Um es dazu auf keinen Fall kommen zu lassen, bedienen sich die NATO-Staaten der reaktionärsten Regimes des Nahen und Mittleren Ostens, die alles torpedieren, was den Charakter einer sozialen Revolution annehmen könnte. Auf der Agenda der regionalen Entwicklung ist die Emanzipation der Bevölkerungen, die durch die postkoloniale Ordnung in grausame, zum Nutzen lachender Dritter instrumentalisierte Fraktionskämpfe getrieben wurden und von materiellen Notlagen insbesondere bei der Versorgung mit Wasser und Nahrung gebeutelt sind, längst überfällig. Die Bruchlinien nationalstaatlicher und sozialer Widersprüche werden mit großem Erfolg dazu genutzt, die gesellschaftliche Regulation in den Händen der transnationalen Akteure aus Staat und Kapital zu belassen. So wird der Grundkonflikt zwischen einer Selbstbestimmung, die wie im Fall der Kurden oder Palästinenser dem Stand ihrer Unterdrückung gemäß internationalistisch sein muß, ohne deswegen reaktionär zu sein, wie von interessierter Seite gerne behauptet wird, und einer Fremdherrschaft, die das Interesse der westlichen Hegemonialmächte verkörpert, gewaltsam zugunsten der Fortschreibung von Verhältnissen entschieden, die nicht im Sinne der von ihnen Betroffenen sein können.

Von daher sind die NATO-Staaten alles andere als bloße Zuschauer einer von den USA und womöglich Frankreich vollzogenen Aggression. Die Abwägung zwischen momentaner Zurückhaltung und aktiver Beteiligung orientiert sich an den jeweiligen Erfordernissen einer Eskalationslogik, deren Handlungsbedarf durch jeweils neu definierte rote Linien antizipiert wird. Wie Markus Kaim, Leiter der Forschungsgruppe Sicherheitspolitik der Stiftung Wissenschaft und Politik, zu behaupten, die Gefahr eines regionalen Flächenbrandes drohe eher nicht, repräsentiert den Blick der Kommandohöhe, wo man - aus subjektiver Sicht durchaus berechtigt - glaubt, jeglichen Kontrollverlust noch auf irgendeine Weise in einen strategischen Vorteil verwandeln zu können. Kaims Argument, der Konflikt habe ja bereits in Nachbarländer wie den Libanon oder Irak ausgestrahlt, obwohl der Westen noch nicht interveniert habe, macht die Rechnung ohne das langjährige Schüren regionaler Spannungen durch den Überfall auf den Irak, die Isolation des Iran, die Bombardierung des Libanon und die aktive Bekämpfung der Arabellion von Libyen bis Ägypten auf.

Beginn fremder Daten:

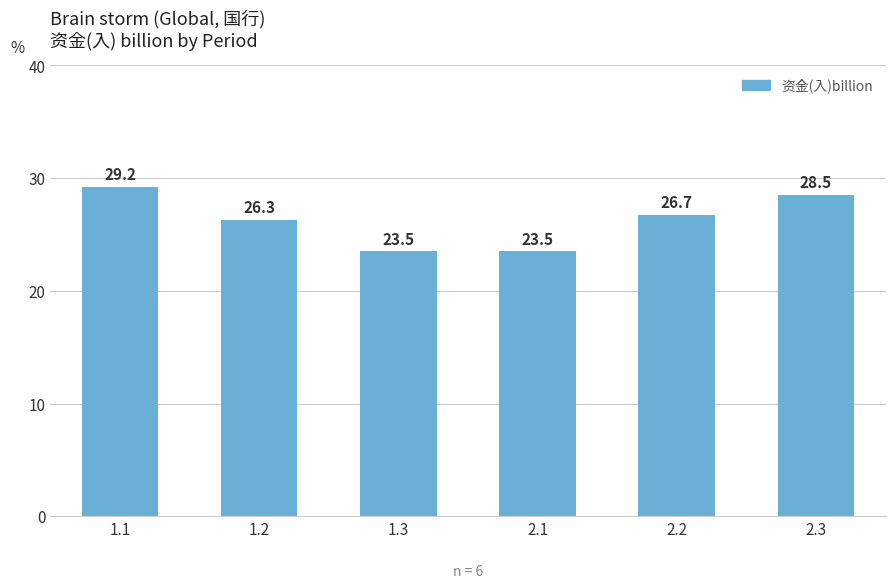

What is the minimum value shown in the chart?

23.5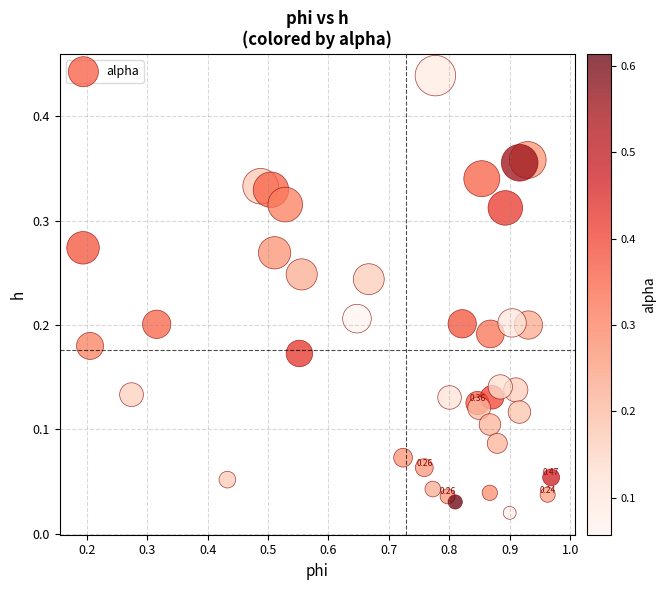

What is the range of X values (max minus min)?

0.8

Kaims Vermutung, man könne einen Angriff auf Syrien auch als "bewussten Versuch lesen, diesen Konflikt einzuhegen und ihn einer politischen Regelung zuzuführen" [1], stellt den Vorgriff auf eine Nachkriegsordnung dar, die die Zerschlagung der staatlichen Integrität Syriens zugunsten der leichteren Beherrschbarkeit verbleibender Partikel zum Ziel haben könnte. Dennoch entzieht sich die von Obama angekündigte Befristung eines Angriffs auf das Land jeder Kalkulierbarkeit, stellt man nur die Möglichkeit weiterer Provokationsakte in Rechnung. NATO-Generalsekretär Anders Fogh Rasmussen hat bereits entsprechende Vorkehrungen getroffen, indem er einen Angriff Syriens auf die Türkei als Kriegsgrund für die Militärallianz ausweist.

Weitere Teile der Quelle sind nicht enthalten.